Any reasons not to use this for AWS SDK?
Closed this issue · 7 comments
I forked aws-sdk-lisp, updated the api definitions, and have started imparting all of my terrible opinions on it since it hasn't been updated in awhile.
One of my opinions is that it should be async by default, since most AWS api interactions are completely IO-bound. I will lose connection reuse and multi-part upload out of the gate; however, I can work on those later. Are there any reasons that you know of that I shouldn't use carrier? I noticed that you had s3 and dynamo drivers in your list of future work. This should theoretically take care of those I think?
Thanks in advance for any info you can provide!
I can't think of any reason it wouldn't work. Carrier is pretty light, so you're going to have to build all your logic on top of it (req signing and all that fun stuff) but in the end it's just verbs and headers, and carrier can do that stuff just fine.
Awesome. Thanks. I will let you know when I have it all wired up.
Just to let you know, I’ve already forked and fixed a bunch of issues with that library.
Personally, I’m a bit unwilling to use something like carrier because of the dependency on libuv: I’ve found that native dependencies overcomplicate the deployment story.
For most applications using a promise library and bordeaux-threads (maybe even with a thread pool) is probably preferable: like the JVM, we aren’t limited to a single thread of execution in Common Lisp.

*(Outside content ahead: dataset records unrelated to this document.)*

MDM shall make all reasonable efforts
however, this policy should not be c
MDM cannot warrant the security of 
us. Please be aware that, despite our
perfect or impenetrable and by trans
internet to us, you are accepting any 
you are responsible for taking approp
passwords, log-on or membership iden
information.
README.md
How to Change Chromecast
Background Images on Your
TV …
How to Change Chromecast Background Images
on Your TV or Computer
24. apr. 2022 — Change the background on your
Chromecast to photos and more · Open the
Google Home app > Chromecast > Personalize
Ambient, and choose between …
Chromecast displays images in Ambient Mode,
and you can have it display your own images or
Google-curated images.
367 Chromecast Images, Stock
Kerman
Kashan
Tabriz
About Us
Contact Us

Yeah, native libs can complicate things a little. Also, I'm the author of the entire cl-async stack and haven't touched lisp in like 4+ years now, so it's sort of in a "either it works or you need to fix it yourself" state. Luckily, people have been generous with pull requests and I'm fairly confident everything still works, and TBH trying to write it yourself is going to be a real pain in the ass.
In general, lisp/async don't mix super well, although libuv does make it a lot easier.

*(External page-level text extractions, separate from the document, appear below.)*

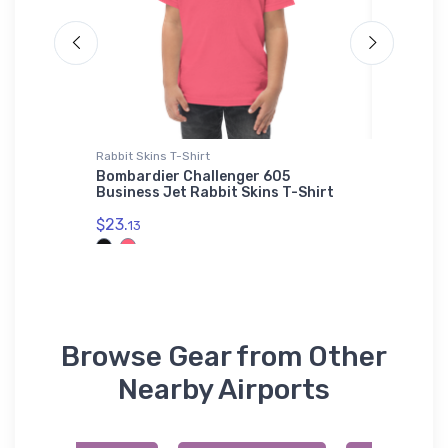
Rabbit Skins T-Shirt
Hat
CAV 3
Bombardier Challenger 605
Aérospa
Business Jet Rabbit Skins T-Shirt
Helicop
$23.
$34.
13
75
Browse Gear from Other
Nearby Airports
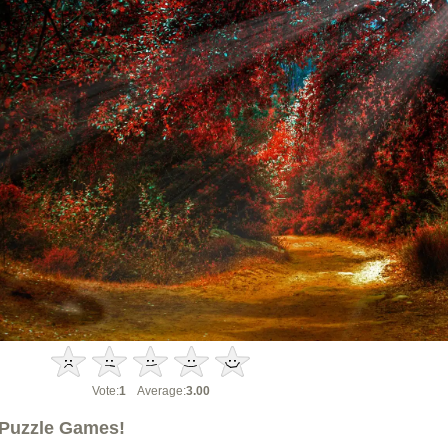
Vote:
1
Average:
3.00
Puzzle Games!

RE thread pools, I made a library a while back, pretend-event-loop, that mimics async without actually needing it (it just uses threadpools). Obviously, it's not going to be as performant as real async. If you're looking to run 10 simultaneous connections, do what @fiddlerwoaroof says and use a thread pool. If you're going to run 1000+ simultaneous connections, you might want real async (and the complexity that comes with it).
Just depends on what you're doing.
I saw that, @fiddlerwoaroof. I actually pulled a bunch of your fixes in when I started messing with the library originally. I decided to just run with it when I saw that you had PRs that had not been pulled in for years.
My thought was to not actually force any library in particular. I'd like to make it not close over the http client like it does today. Ideally people could use the right one for the job at hand, and if they don't care, it will just work how it does today. I'll leave the one it uses in there as the default, and maybe do another as an example. Every http client has a trade off, and I don't really think I want the SDK to make that decision for anyone.
Feel free to tell me I'm mistaken. I'm kinda just making it work how I wish it did.
My opinion was in my original comment on this thread has obviously changed in the last 24 hours. I thought I wanted async by default, but it started feeling off almost immediately. That's why I closed the ticket and started thinking about how I might do a cl equivalent of clojure's protocol for the http client.